__GIVEN TEXT__.
----

But then we took a tour of Red Rock Canyon National Conservation Area, and my mind’s eye view of Nevada will never be the same.

Millions of years ago, the land that is now Red Rock Canyon laid under a deep ocean. When this ocean receded it left behind deposits of shells and the skeletons of ocean life that lay up to 9,000 feet thick. These deposits, when compressed, formed into limestone and other carbonate rocks.

Over subsequent millions of years, the land changed again and again. At one point, movement deep within the Earth caused the sea bed to rise. Mud and sand entered from streams draining into the landscape and eventually became compressed into shale and sandstone.

By 180 million years ago, the area became the arid desert we know today. Red Rock Canyon is in the Mojave Desert, the driest desert in North America. The dunes that stretched across the area blew and blew, they shifted, then shifted again. The dunes grew and they receded, and over time, they formed lines, “crossbeds” which were cemented together by new sediments, fusing them forever. Iron present in the  sandstone is what gives the rock in the canyon its red color.

And then, finally, about 65 million years ago, there was a dramatic uplift, the Keystone Thrust Fault, from deep within the Earth’s crust. This caused the oldest rock in the crust, the gray limestone carbonate rocks to push up and above the younger sandstone.

To take a look at Red Rock Canyon, we took a jeep tour with a knowledgeable and passionate guide. He took us all around the canyon and answered any and every question we had. If you ever find your way to Las Vegas, look up Pink Jeep for some of the very best tours available anywhere.

----

__GIVEN ENTRIES__.
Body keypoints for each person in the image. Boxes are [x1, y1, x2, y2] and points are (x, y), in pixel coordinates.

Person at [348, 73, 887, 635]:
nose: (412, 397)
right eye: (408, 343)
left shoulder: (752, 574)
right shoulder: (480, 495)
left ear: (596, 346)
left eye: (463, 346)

----

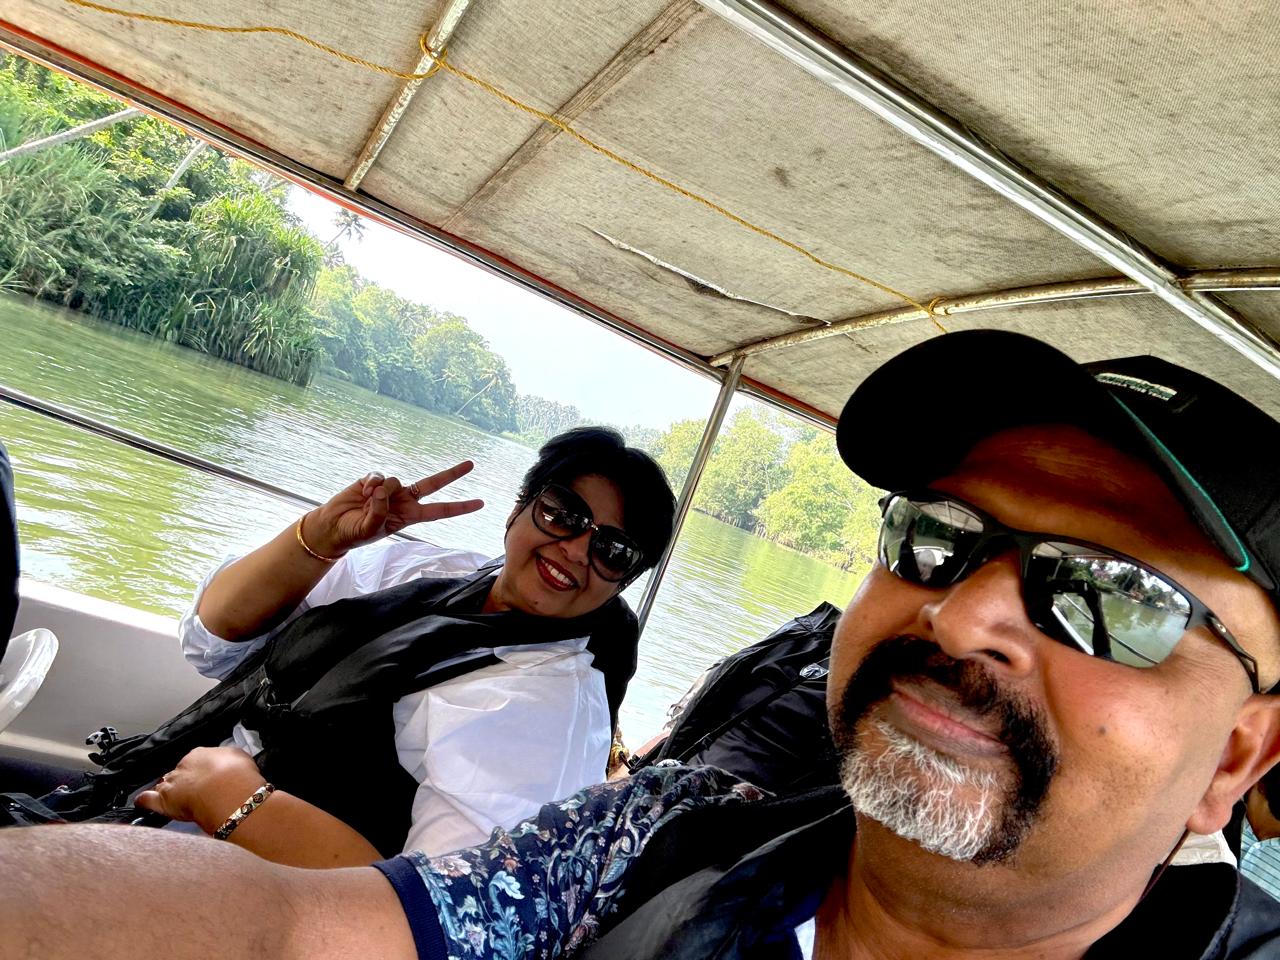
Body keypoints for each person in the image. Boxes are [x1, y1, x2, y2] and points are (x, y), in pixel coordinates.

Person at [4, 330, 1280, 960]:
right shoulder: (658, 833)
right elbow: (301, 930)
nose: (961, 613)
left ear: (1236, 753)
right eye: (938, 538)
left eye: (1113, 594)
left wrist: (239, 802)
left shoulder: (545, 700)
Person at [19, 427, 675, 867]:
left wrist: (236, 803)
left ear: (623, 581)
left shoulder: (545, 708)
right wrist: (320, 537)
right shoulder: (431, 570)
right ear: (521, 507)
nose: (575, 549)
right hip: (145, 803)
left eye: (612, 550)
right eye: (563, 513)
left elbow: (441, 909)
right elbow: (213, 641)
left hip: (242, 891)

----

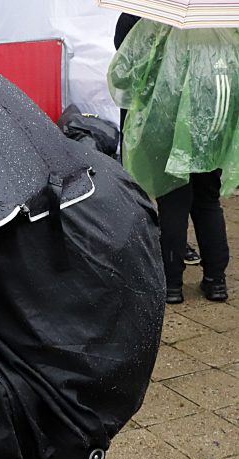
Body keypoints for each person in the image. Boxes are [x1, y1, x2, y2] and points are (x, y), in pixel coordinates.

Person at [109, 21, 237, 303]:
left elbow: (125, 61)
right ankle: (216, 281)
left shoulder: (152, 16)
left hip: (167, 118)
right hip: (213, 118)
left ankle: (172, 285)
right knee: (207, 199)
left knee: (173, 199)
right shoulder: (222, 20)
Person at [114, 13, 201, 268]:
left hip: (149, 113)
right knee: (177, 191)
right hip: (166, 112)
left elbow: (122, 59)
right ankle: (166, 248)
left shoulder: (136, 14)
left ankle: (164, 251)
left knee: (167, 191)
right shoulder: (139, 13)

----

__LIST OF TASKS__.
1. Name each type of rock mentioned in the Red Rock Canyon text.
2. Please carry the Red Rock Canyon text forward from its final sentence.
The items have nothing to do with this work.

__RESULTS FOR THE EXERCISE__.
1. limestone, carbonate rocks, shale, sandstone

2.
One of my favorite places in the canyon is that place where you can see real evidence of Native American life and activity from centuries long past. We spent a bit of time in this area, enjoying the beauty of the place, as well as discussing the lives of the people who, at one time, called this place home. Hunter-gatherers were the first to inhabit the area, with the most recent occupations being of the Paiute and Anasazi people.

These petroglyphs on the red sandstone are evidence of a people who wished to leave evidence of their having been here, their having been part of the story of mankind…

The rock formations in this area are absolutely amazing…

There is evidence at several places of fire pits that were used by the Native Americans. Today those fire pits are home to many desert plants.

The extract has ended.